- Excerpt to read:
Start of Block

FBI officials spent several hours at the address on Friday.
Ms Fardos told DailyMail.com that she learned about the attack when her daughter called her to inform her about FBI agents at her door.
Federal agents had seized items from her son’s basement apartment – including a computer, books and knives, she said.
Ms Fardos said that she had disowned her son, and that he was “responsible for his actions”.
Mr Matar’s parents divorced in 2004 and his father moved back to Lebanon.
He appeared to change after taking a month-long trip to Lebanon to stay with his father in 2018, his mother said.
Prior to the trip, he had been a “popular, loving” son, but upon his return he became introverted and moved into an apartment in her basement. He began sleeping during the day and staying up all night.
“I was expecting him to come back motivated, to complete school, to get his degree and a job. But instead he locked himself in the basement. He had changed a lot, he didn’t say anything to me or his sisters for months,” Ms Fardos told DailyMail.com.
Ms Fardos noticed her son was becoming more religious when he questioned her about not introducing him to Islam at a young age.
“I didn’t push my kids into religion or force anything on my son. I don’t know anyone in Iran, all my family are here,” she told DailyMail.com.

End of Block

Items listed in a dataset
Start of Block

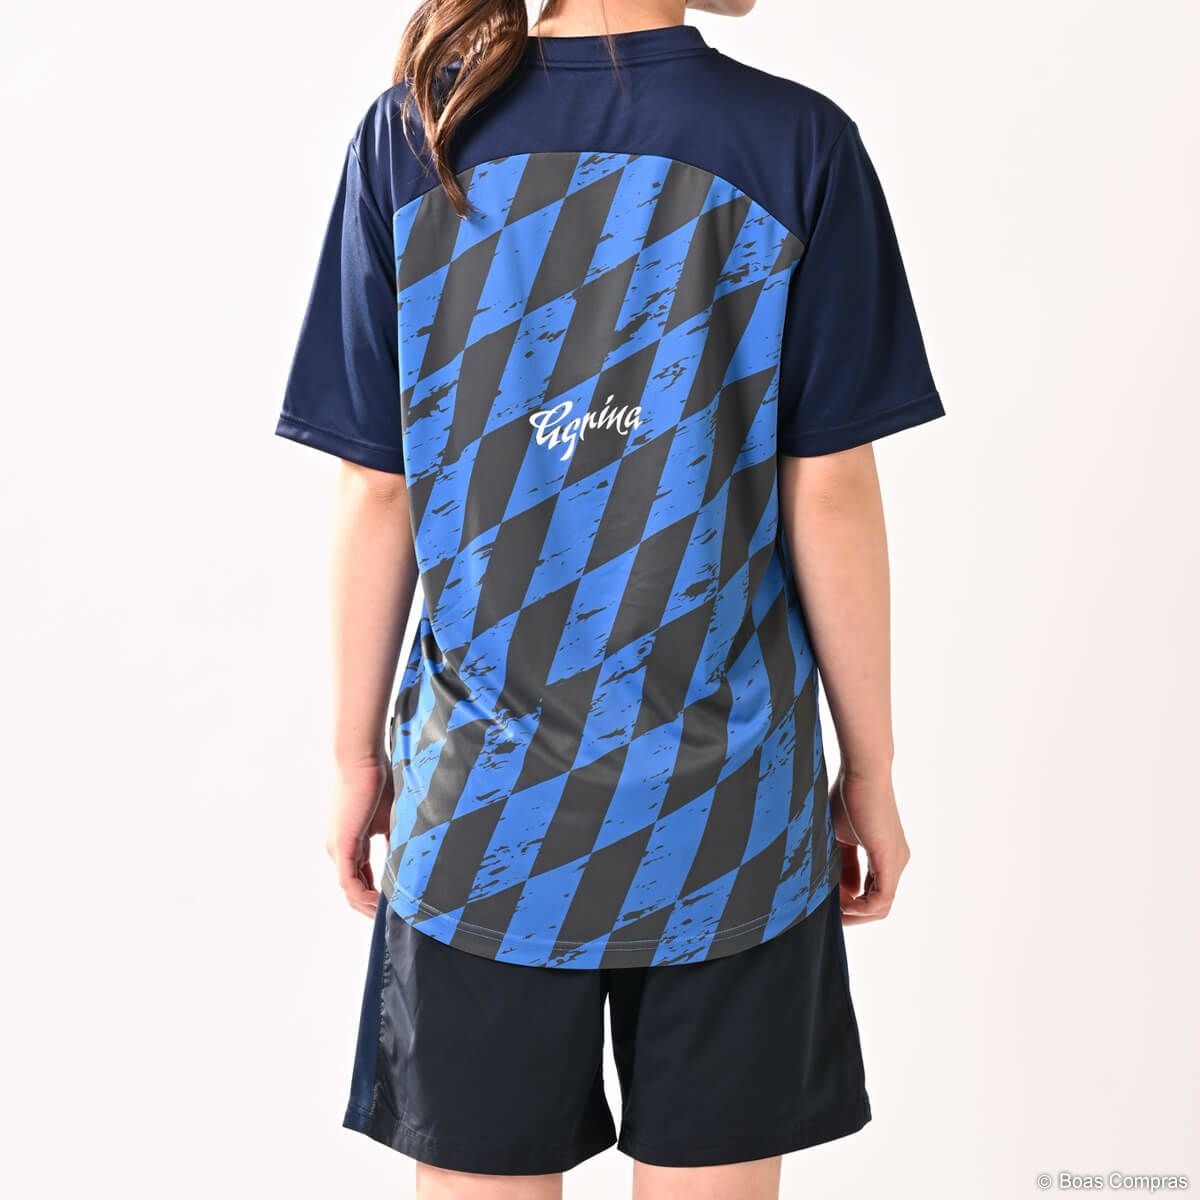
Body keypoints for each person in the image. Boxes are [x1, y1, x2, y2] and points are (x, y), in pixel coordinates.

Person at [274, 0, 944, 1195]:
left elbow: (378, 489)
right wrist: (872, 772)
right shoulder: (797, 145)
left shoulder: (417, 138)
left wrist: (354, 761)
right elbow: (831, 486)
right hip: (729, 815)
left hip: (483, 814)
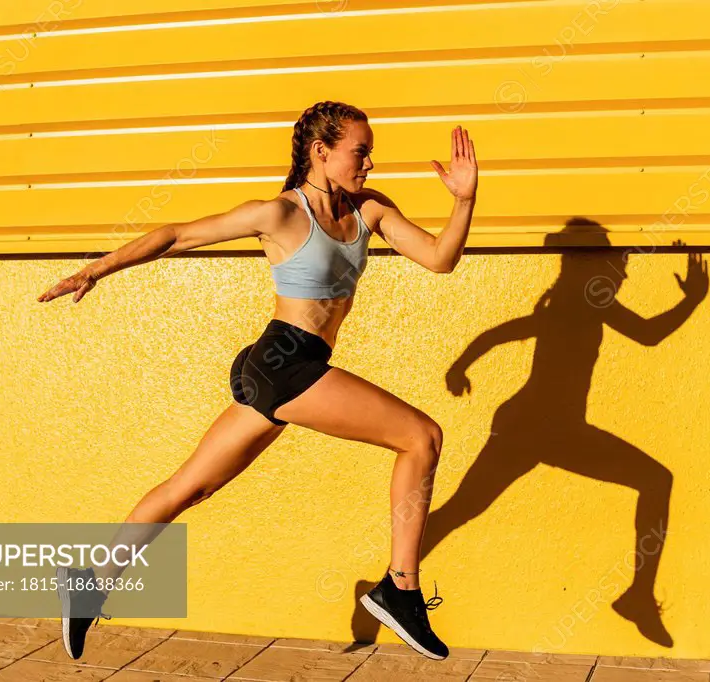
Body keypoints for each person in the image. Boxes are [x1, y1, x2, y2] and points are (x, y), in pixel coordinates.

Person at [37, 101, 478, 661]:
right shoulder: (279, 215)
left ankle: (92, 582)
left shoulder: (370, 211)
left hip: (289, 367)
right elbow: (175, 234)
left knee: (191, 487)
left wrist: (463, 201)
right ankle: (400, 589)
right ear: (321, 151)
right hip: (283, 362)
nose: (368, 163)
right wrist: (95, 269)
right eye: (359, 151)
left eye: (370, 153)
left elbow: (440, 259)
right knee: (422, 437)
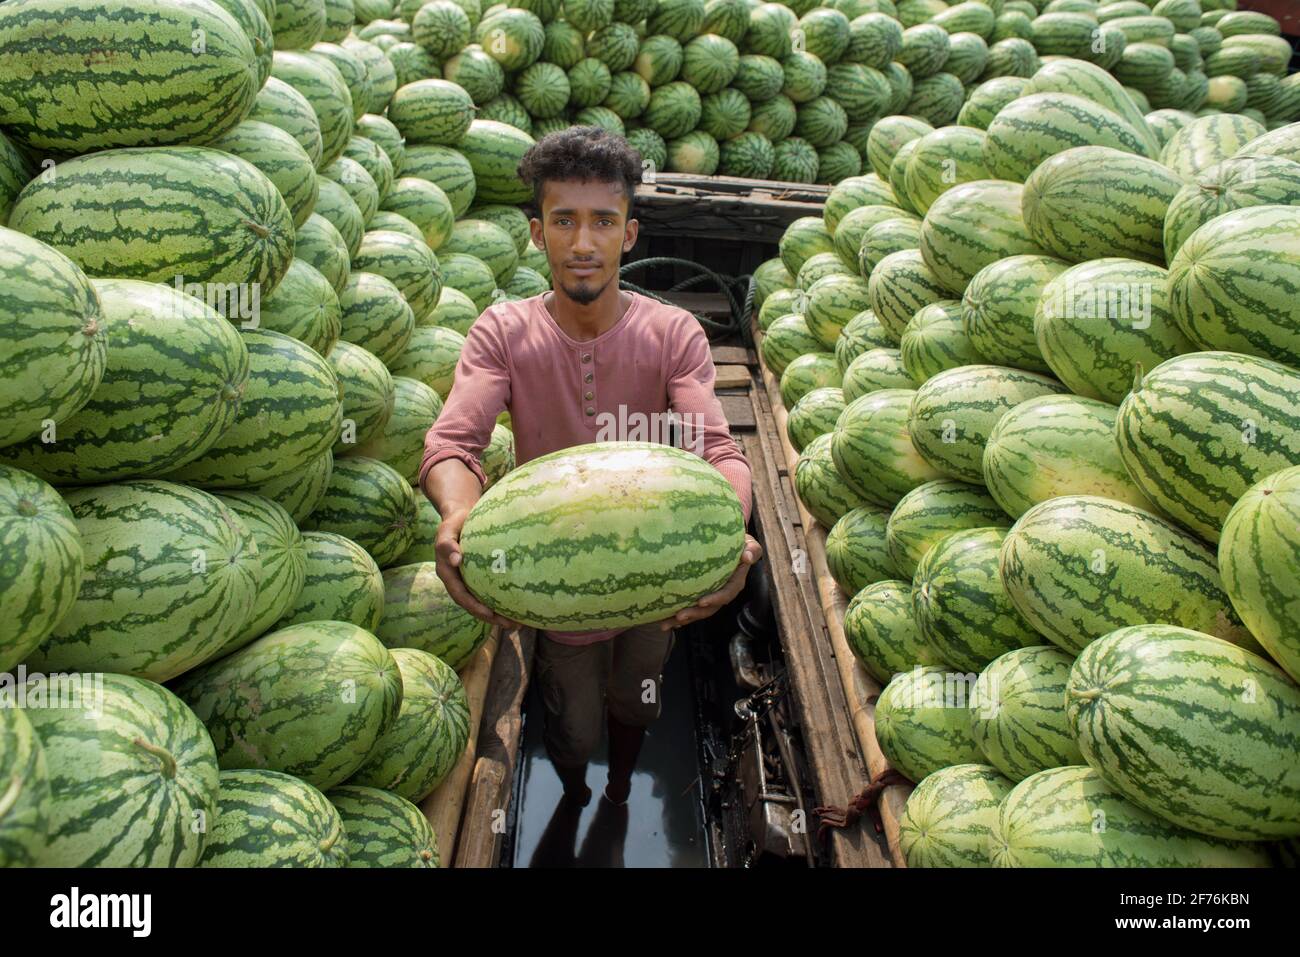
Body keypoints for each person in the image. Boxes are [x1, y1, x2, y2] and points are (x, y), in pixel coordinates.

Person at [419, 126, 761, 811]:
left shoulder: (674, 334)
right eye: (564, 221)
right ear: (536, 232)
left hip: (657, 587)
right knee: (570, 722)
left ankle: (620, 789)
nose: (582, 243)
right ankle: (576, 787)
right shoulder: (501, 331)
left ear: (629, 234)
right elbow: (453, 443)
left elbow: (718, 453)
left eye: (602, 221)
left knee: (637, 700)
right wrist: (458, 512)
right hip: (555, 595)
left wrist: (735, 532)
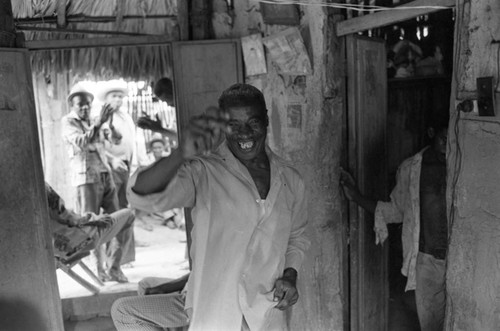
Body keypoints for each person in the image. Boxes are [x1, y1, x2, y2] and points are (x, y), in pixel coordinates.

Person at [124, 83, 310, 330]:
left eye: (253, 123)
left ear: (266, 120)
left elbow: (297, 236)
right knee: (125, 311)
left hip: (264, 312)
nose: (245, 134)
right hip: (215, 312)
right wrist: (181, 153)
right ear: (223, 126)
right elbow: (141, 194)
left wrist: (290, 275)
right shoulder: (204, 172)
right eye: (233, 125)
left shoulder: (290, 179)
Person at [340, 120, 448, 331]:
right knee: (432, 326)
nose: (449, 145)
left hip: (460, 260)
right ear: (431, 132)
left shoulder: (461, 165)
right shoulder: (411, 169)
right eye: (444, 139)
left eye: (452, 139)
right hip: (427, 263)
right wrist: (356, 197)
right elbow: (396, 211)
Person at [62, 83, 127, 282]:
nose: (85, 108)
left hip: (105, 175)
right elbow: (82, 142)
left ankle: (114, 267)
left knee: (116, 221)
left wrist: (111, 124)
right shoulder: (68, 122)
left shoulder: (95, 119)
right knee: (91, 225)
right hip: (85, 179)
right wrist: (99, 123)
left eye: (88, 104)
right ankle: (97, 271)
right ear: (72, 105)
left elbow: (115, 140)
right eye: (80, 104)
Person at [97, 80, 137, 275]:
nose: (118, 99)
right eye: (114, 96)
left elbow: (132, 143)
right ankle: (108, 266)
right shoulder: (101, 119)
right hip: (109, 170)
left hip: (127, 168)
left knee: (126, 214)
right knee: (113, 217)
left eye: (120, 96)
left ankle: (117, 264)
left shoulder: (126, 117)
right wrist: (112, 160)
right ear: (106, 99)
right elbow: (98, 147)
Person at [46, 183, 134, 269]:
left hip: (50, 247)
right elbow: (66, 217)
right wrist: (94, 219)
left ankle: (71, 256)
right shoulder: (42, 186)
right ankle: (113, 267)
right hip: (78, 240)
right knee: (129, 214)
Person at [111, 274, 190, 330]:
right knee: (145, 284)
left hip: (196, 298)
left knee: (121, 310)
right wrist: (166, 287)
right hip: (191, 283)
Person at [137, 77, 178, 147]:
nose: (168, 104)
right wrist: (159, 129)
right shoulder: (177, 113)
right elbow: (180, 137)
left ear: (174, 93)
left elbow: (182, 138)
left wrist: (160, 130)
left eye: (167, 99)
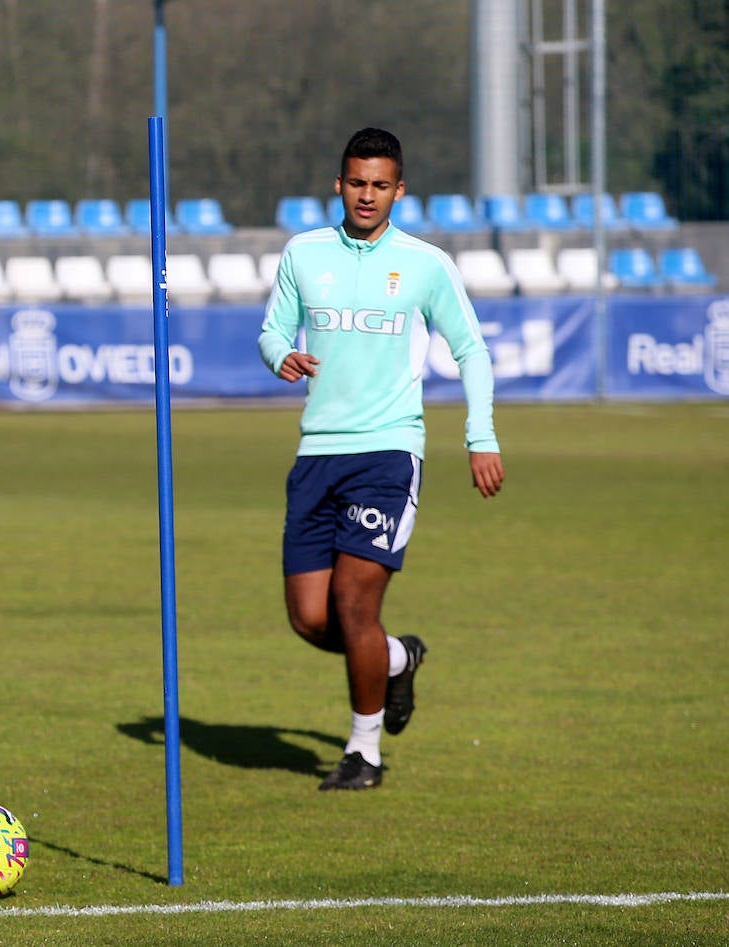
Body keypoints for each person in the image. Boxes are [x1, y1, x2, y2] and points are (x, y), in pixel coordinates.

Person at [257, 127, 505, 791]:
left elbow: (471, 349)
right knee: (311, 618)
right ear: (338, 185)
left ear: (400, 190)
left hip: (389, 453)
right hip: (317, 454)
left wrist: (479, 435)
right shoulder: (303, 254)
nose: (367, 195)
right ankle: (398, 659)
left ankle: (363, 752)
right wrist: (278, 353)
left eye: (380, 184)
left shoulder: (425, 264)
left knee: (354, 603)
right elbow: (273, 328)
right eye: (356, 182)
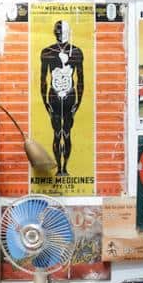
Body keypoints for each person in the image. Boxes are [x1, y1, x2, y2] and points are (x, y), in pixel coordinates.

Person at [38, 18, 85, 177]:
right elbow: (43, 79)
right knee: (57, 133)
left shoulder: (76, 52)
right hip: (54, 96)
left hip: (69, 95)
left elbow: (80, 79)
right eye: (58, 31)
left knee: (66, 133)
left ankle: (64, 168)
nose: (60, 34)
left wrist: (78, 101)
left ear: (69, 32)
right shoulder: (47, 52)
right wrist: (45, 101)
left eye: (62, 31)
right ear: (54, 32)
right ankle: (60, 169)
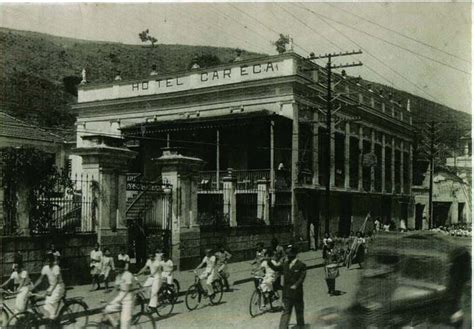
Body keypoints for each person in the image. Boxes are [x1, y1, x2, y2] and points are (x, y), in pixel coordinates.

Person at [268, 246, 306, 329]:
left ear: (294, 254)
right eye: (287, 254)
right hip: (287, 293)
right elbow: (276, 268)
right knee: (286, 312)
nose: (287, 255)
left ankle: (301, 326)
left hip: (297, 294)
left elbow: (301, 278)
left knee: (299, 311)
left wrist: (296, 285)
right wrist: (268, 261)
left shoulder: (301, 265)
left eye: (289, 254)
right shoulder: (285, 264)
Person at [33, 253, 65, 321]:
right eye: (47, 260)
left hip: (59, 286)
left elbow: (58, 280)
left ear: (53, 260)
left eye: (50, 260)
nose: (48, 262)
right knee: (45, 299)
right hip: (52, 286)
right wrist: (32, 287)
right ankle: (51, 316)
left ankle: (53, 318)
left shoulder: (56, 267)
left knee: (49, 302)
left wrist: (51, 290)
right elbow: (40, 279)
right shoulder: (45, 268)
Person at [104, 260, 135, 329]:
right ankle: (116, 324)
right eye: (116, 268)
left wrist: (119, 300)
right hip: (121, 295)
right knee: (107, 309)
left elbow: (127, 290)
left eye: (118, 268)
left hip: (128, 297)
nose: (116, 270)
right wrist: (107, 300)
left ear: (122, 268)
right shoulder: (118, 276)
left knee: (125, 323)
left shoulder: (128, 275)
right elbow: (115, 289)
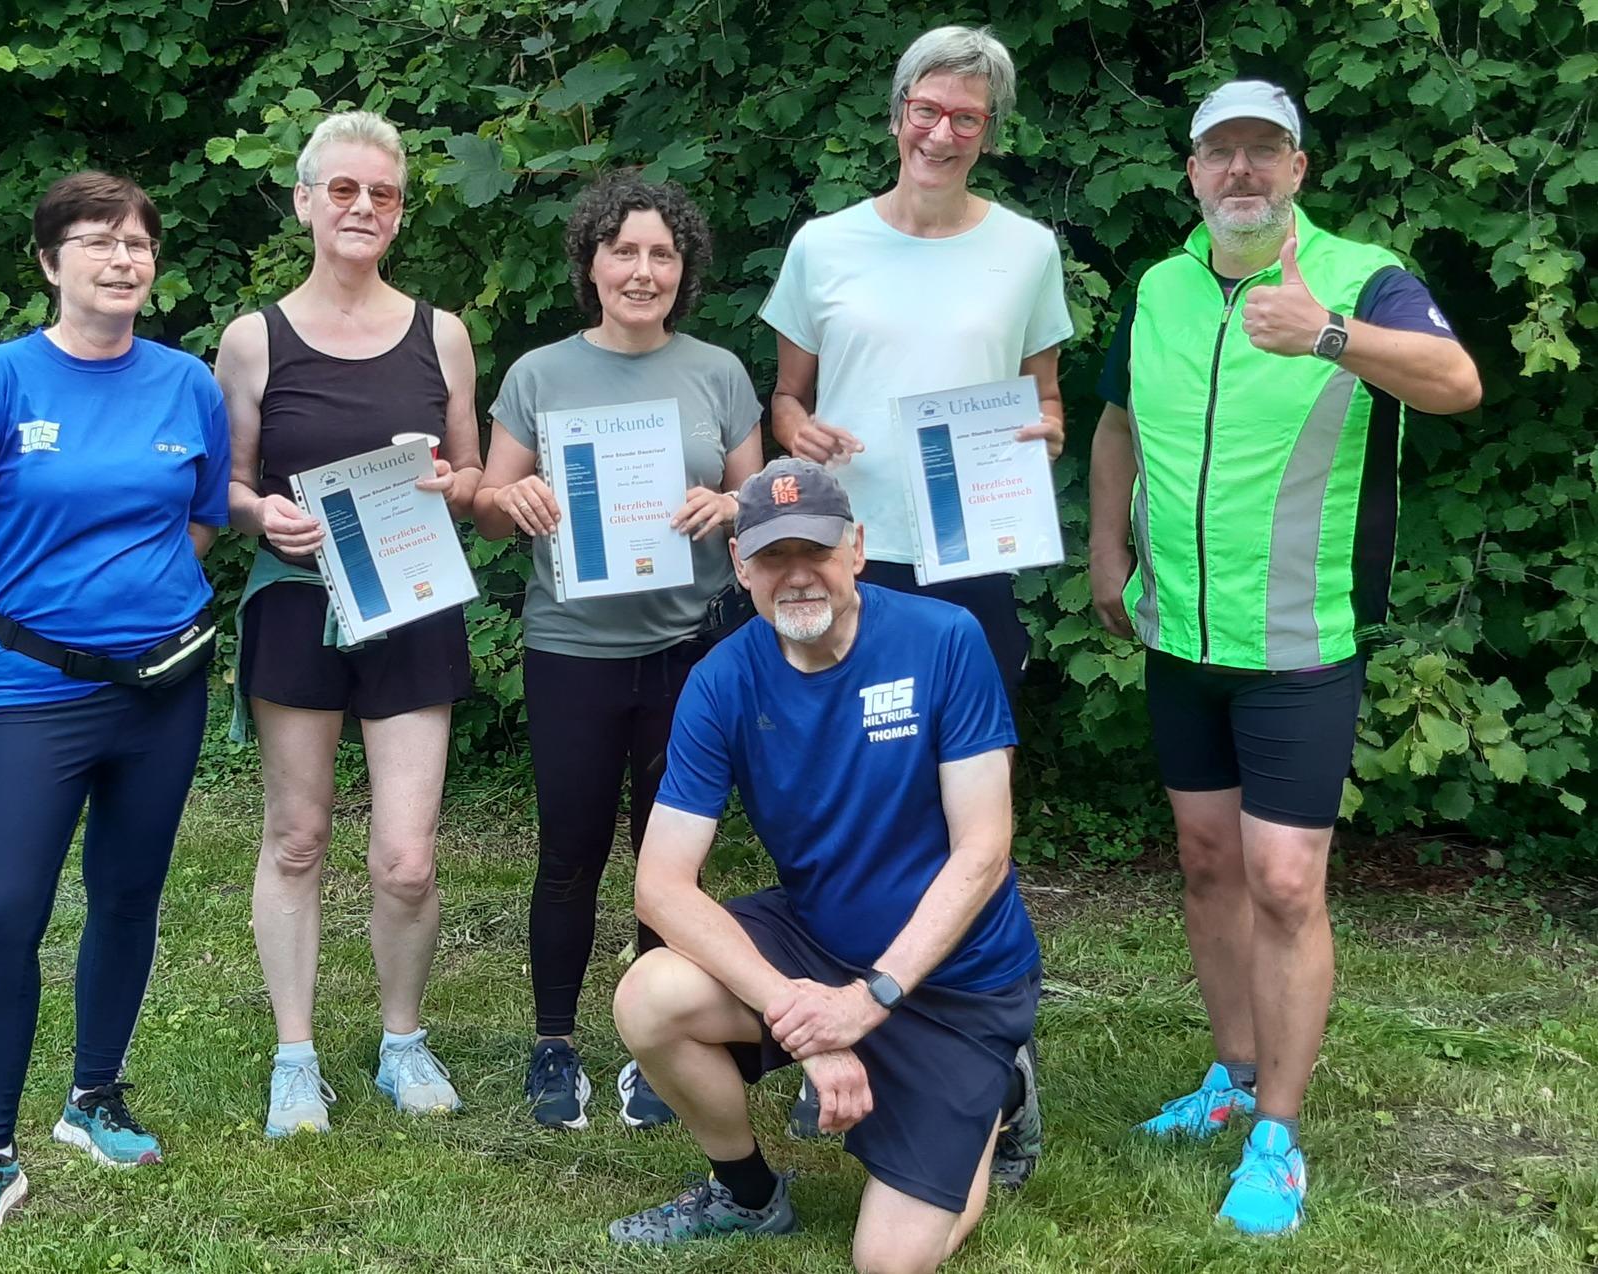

End of Block

- What you are asked to do:
According to the news excerpt, in what year did Mr Matar's parents divorce?

- Worked solution:
2004